PROBLEM REQUIREMENTS: Return, without pictures, the lines from the start of the data through the one that contains "Figure 2: Clinical course.".

RECORDED DATA:
- - - - - - -
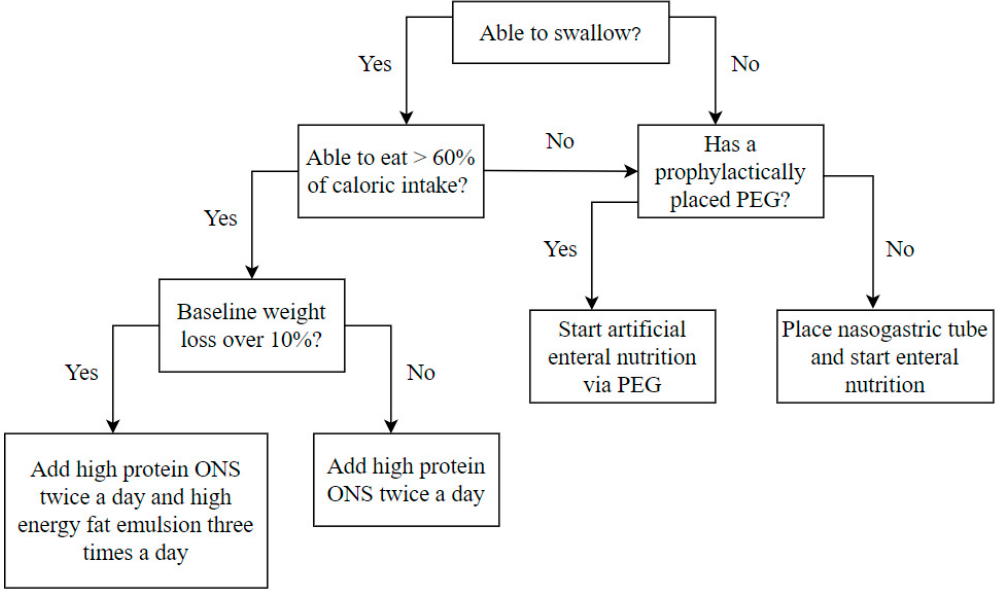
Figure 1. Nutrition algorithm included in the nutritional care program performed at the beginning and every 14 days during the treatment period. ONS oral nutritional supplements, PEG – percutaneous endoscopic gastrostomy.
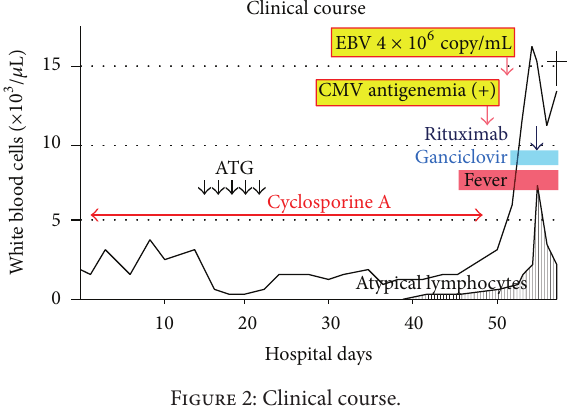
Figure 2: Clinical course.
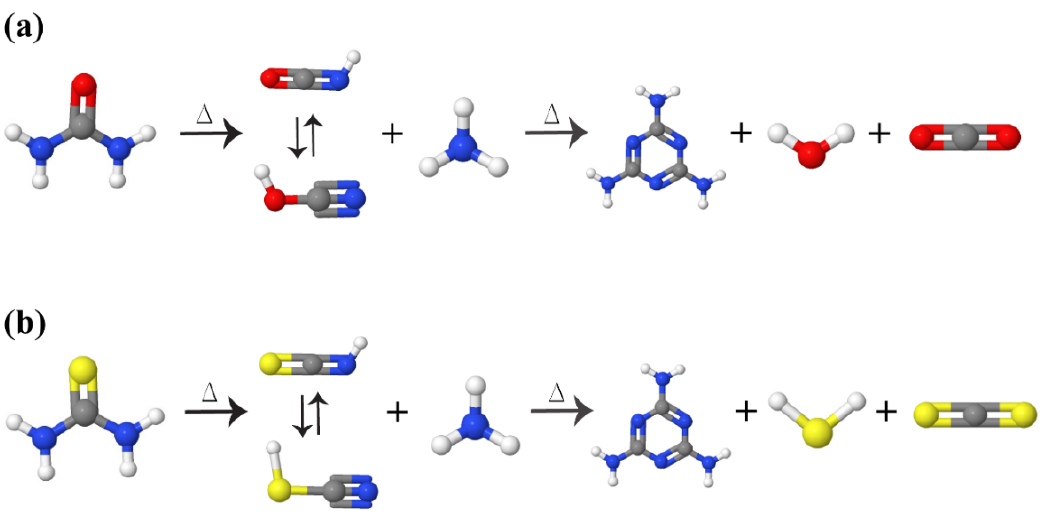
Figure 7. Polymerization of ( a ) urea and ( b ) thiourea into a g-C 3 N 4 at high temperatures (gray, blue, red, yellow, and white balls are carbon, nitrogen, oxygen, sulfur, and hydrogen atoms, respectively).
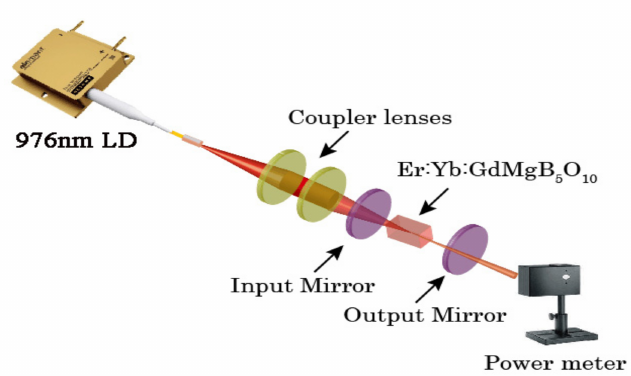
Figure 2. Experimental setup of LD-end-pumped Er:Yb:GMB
- - - - - - -
TASK OUTPUT:
Figure 1. Nutrition algorithm included in the nutritional care program performed at the beginning and every 14 days during the treatment period. ONS oral nutritional supplements, PEG – percutaneous endoscopic gastrostomy.
Figure 2: Clinical course.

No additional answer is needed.